One of us calls to another that the blacks
Are massing somewhere near, explaining
The unstrung motion further north along
Highway 44; a surge out of the rivercane
Across the road, over the tracks, and below
The sight of an eye, a surge from the east,
A black surge rising nearby the shrouded
Slough will outnumber the faces we gather
Together – now is the time and nature.
Evening, Wednesday, October 1, 1919:
T. K. Jones, Security Chief In Eastern Arkansas For The Missouri Pacific Railroad, Boards A Train For The Short Trip From Elaine To Helena And Passes The Site Of The Hoop Spur Church, Now Burned To The Ground.

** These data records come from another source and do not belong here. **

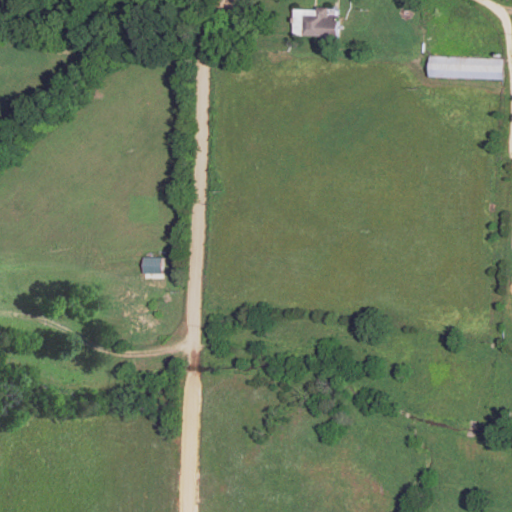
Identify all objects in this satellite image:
building: (465, 67)
road: (213, 244)
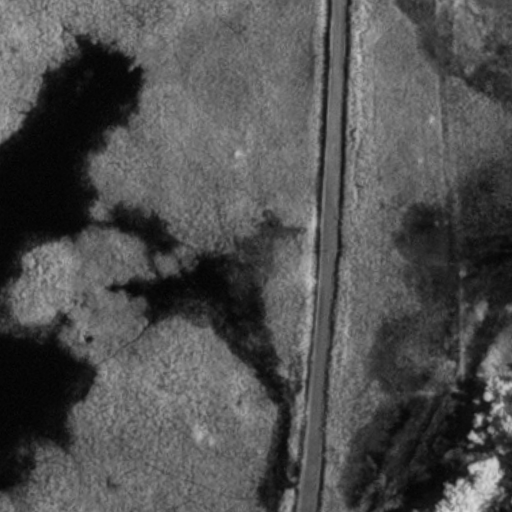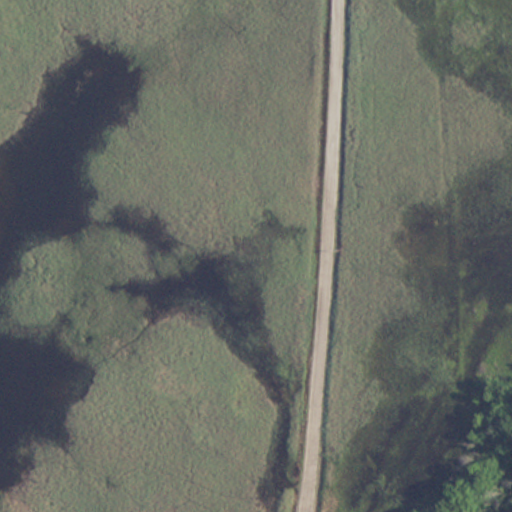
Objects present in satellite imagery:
road: (325, 256)
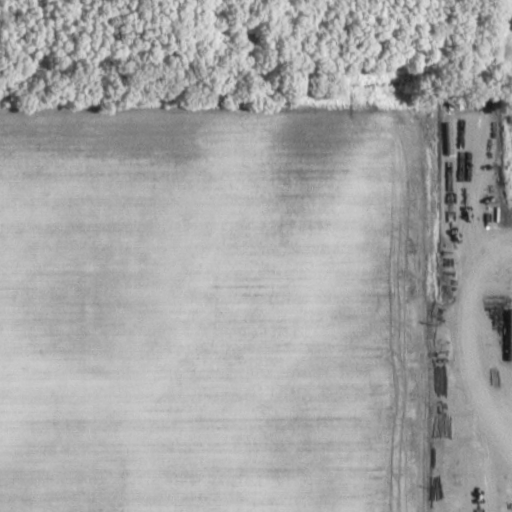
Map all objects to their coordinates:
building: (504, 21)
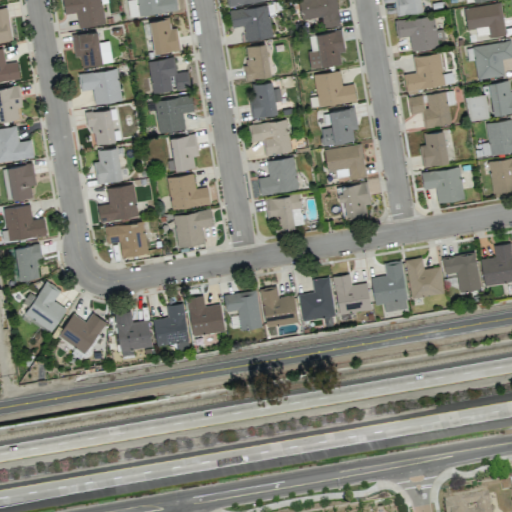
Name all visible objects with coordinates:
building: (470, 0)
building: (237, 2)
building: (154, 6)
building: (406, 6)
building: (131, 8)
building: (319, 10)
building: (85, 11)
building: (485, 17)
building: (251, 21)
building: (4, 25)
building: (418, 31)
building: (163, 35)
building: (90, 48)
building: (326, 49)
building: (490, 58)
building: (255, 60)
building: (7, 68)
building: (424, 72)
building: (166, 75)
building: (100, 84)
building: (331, 88)
building: (500, 96)
building: (263, 99)
building: (9, 101)
building: (431, 106)
building: (476, 107)
building: (171, 112)
road: (385, 116)
building: (101, 125)
building: (338, 126)
road: (223, 130)
building: (270, 135)
building: (497, 137)
road: (60, 139)
building: (13, 144)
building: (433, 148)
building: (182, 151)
building: (343, 161)
building: (106, 164)
building: (500, 174)
building: (278, 175)
building: (17, 180)
building: (443, 182)
building: (185, 191)
building: (352, 198)
building: (118, 202)
building: (281, 210)
building: (21, 222)
building: (190, 226)
building: (127, 237)
road: (301, 250)
building: (26, 260)
building: (497, 264)
building: (462, 269)
building: (422, 278)
building: (389, 286)
building: (349, 294)
building: (316, 300)
building: (44, 306)
building: (276, 306)
building: (243, 307)
building: (203, 315)
building: (171, 327)
building: (80, 331)
building: (130, 333)
road: (256, 362)
road: (256, 410)
road: (462, 450)
road: (256, 452)
road: (507, 455)
road: (384, 484)
road: (266, 485)
road: (416, 485)
park: (376, 489)
building: (467, 502)
road: (177, 507)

Should torches bring purity? No less,
Lies can be as pure as any truth that
Is; so much for purity in any form,
I’d say, if you think there’s reason
To divide truth from lies; more often,
What’s the purpose? For all seems
The same – at least here, where we
Inhabit hell and make the worst of it
On our long way to someplace else.
They came to alter the story by ashes,
To flame out the sentences and start
Anew, to have other nouns and verbs,
Many transformed adverbs and periods.
Arsonists don’t work well or very long
With commas and other pauses; four
Words to a sentence are much better,
If not best; no paragraphs at all, which
Get in the way of action and finality.
Who will remember what stood in
Place of the burned out message?
A few, if they’re still alive or haven’t
Gone on the road to find something
Of peace and otherness. We see them
Escaping through pockets of freedom
And deception, of tenacity and want;
We’ll miss them, taking their power
And eloquence to God knows where.
Before Midnight, Wednesday, October 1, 1919:
Sharecropper Frank Moore, His Mother, Wife, And Children Hide In Rivercane A Short Distance East Of The Killing Fields.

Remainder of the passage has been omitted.